RAW DATA:
════════════════
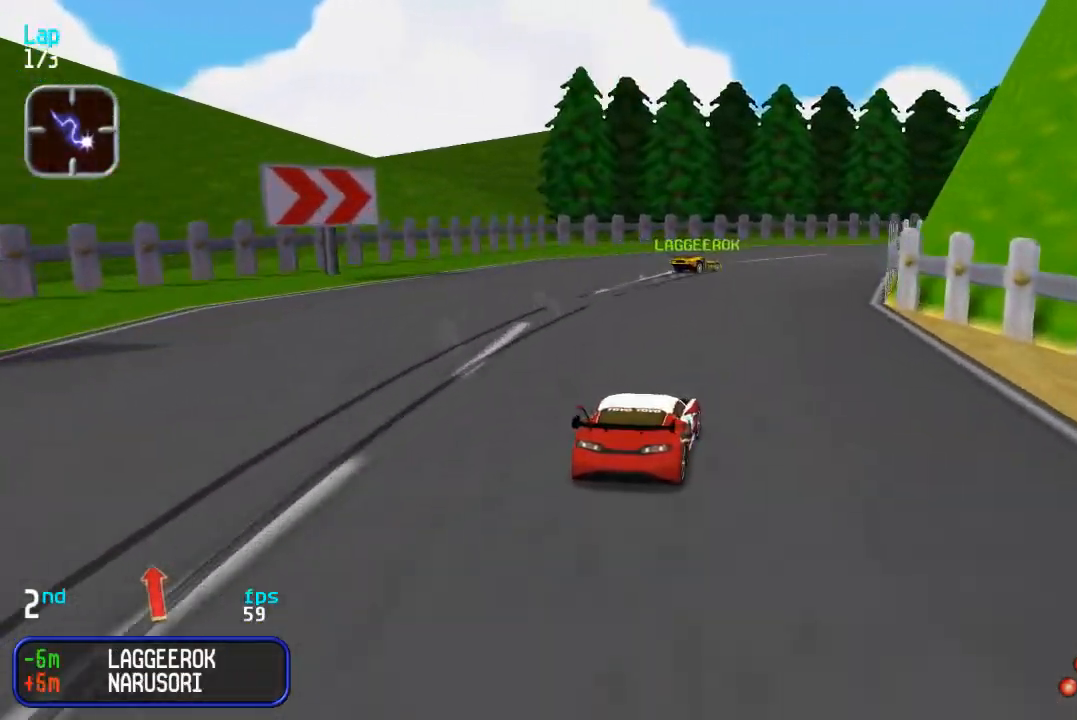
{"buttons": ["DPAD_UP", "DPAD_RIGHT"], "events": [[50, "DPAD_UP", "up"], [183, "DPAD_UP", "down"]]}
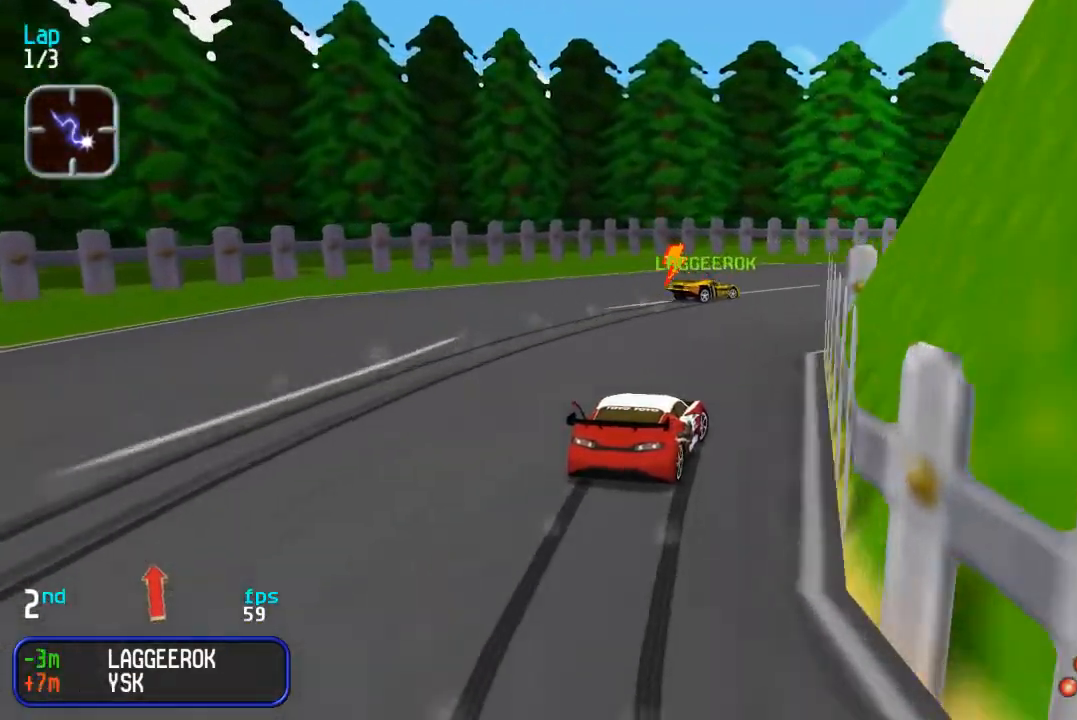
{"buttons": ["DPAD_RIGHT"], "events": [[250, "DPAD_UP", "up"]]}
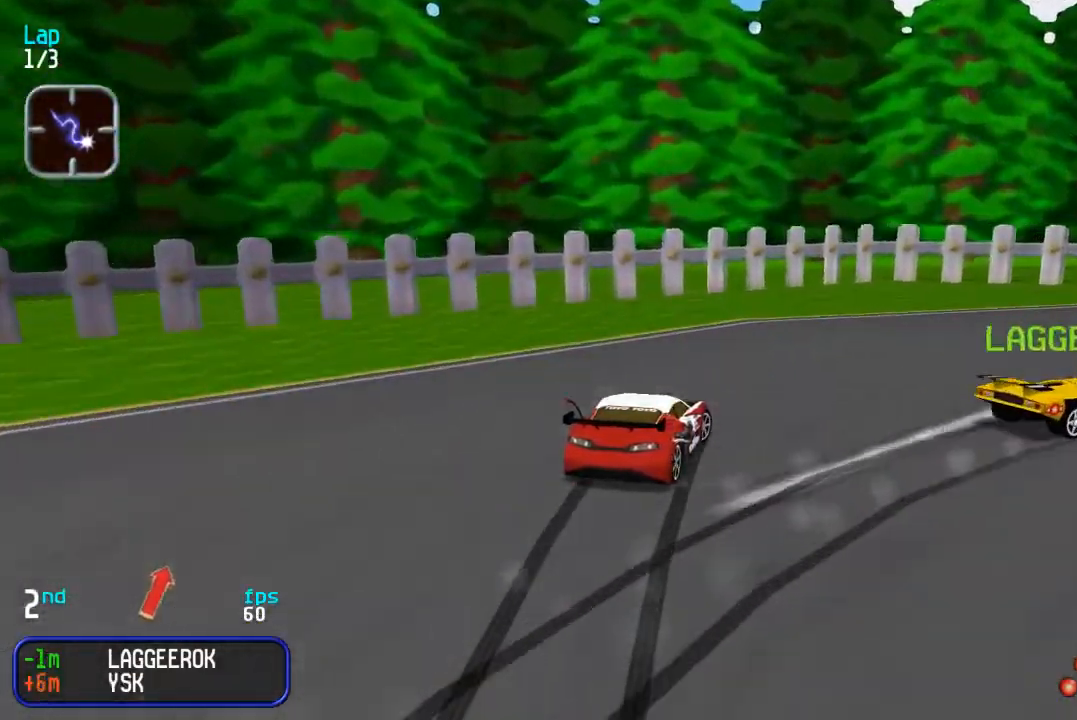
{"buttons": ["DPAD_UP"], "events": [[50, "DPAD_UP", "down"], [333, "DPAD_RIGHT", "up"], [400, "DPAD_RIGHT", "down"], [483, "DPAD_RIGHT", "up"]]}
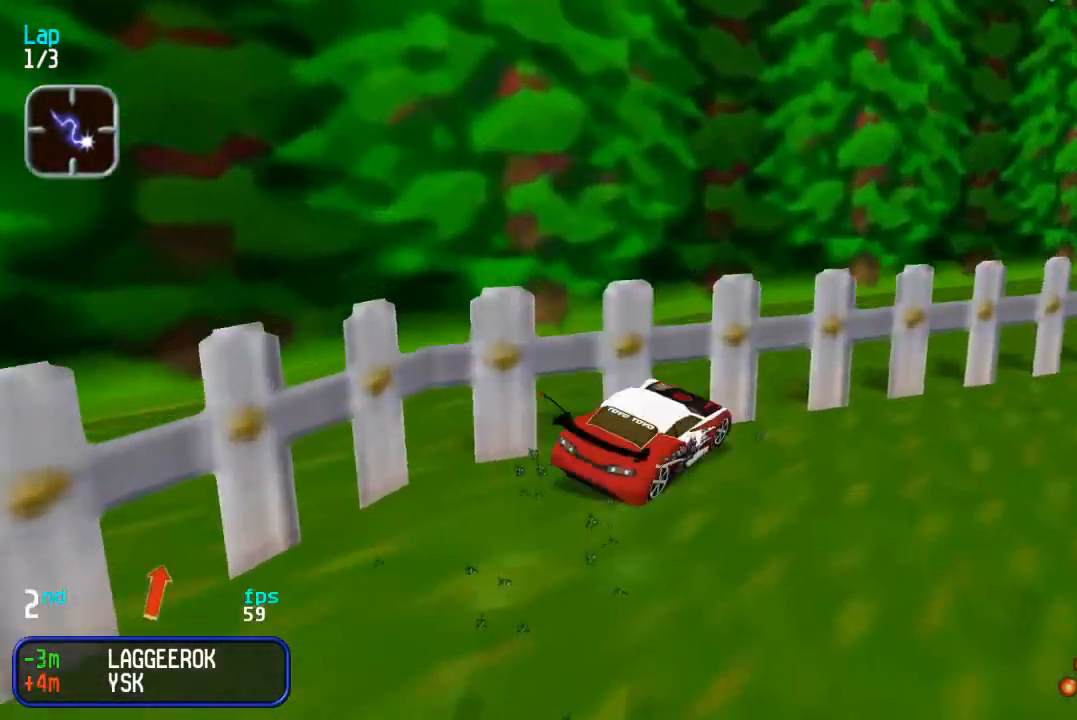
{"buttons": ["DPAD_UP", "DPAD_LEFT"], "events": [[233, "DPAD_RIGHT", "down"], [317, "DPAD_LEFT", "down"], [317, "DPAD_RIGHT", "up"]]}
════════════════
WHAT IS BEING ASKED:
Exact output of each line above is wanted, without the pictures.

SOLUTION:
{"buttons": ["DPAD_UP", "DPAD_RIGHT"], "events": [[50, "DPAD_UP", "up"], [183, "DPAD_UP", "down"]]}
{"buttons": ["DPAD_RIGHT"], "events": [[250, "DPAD_UP", "up"]]}
{"buttons": ["DPAD_UP"], "events": [[50, "DPAD_UP", "down"], [333, "DPAD_RIGHT", "up"], [400, "DPAD_RIGHT", "down"], [483, "DPAD_RIGHT", "up"]]}
{"buttons": ["DPAD_UP", "DPAD_LEFT"], "events": [[233, "DPAD_RIGHT", "down"], [317, "DPAD_LEFT", "down"], [317, "DPAD_RIGHT", "up"]]}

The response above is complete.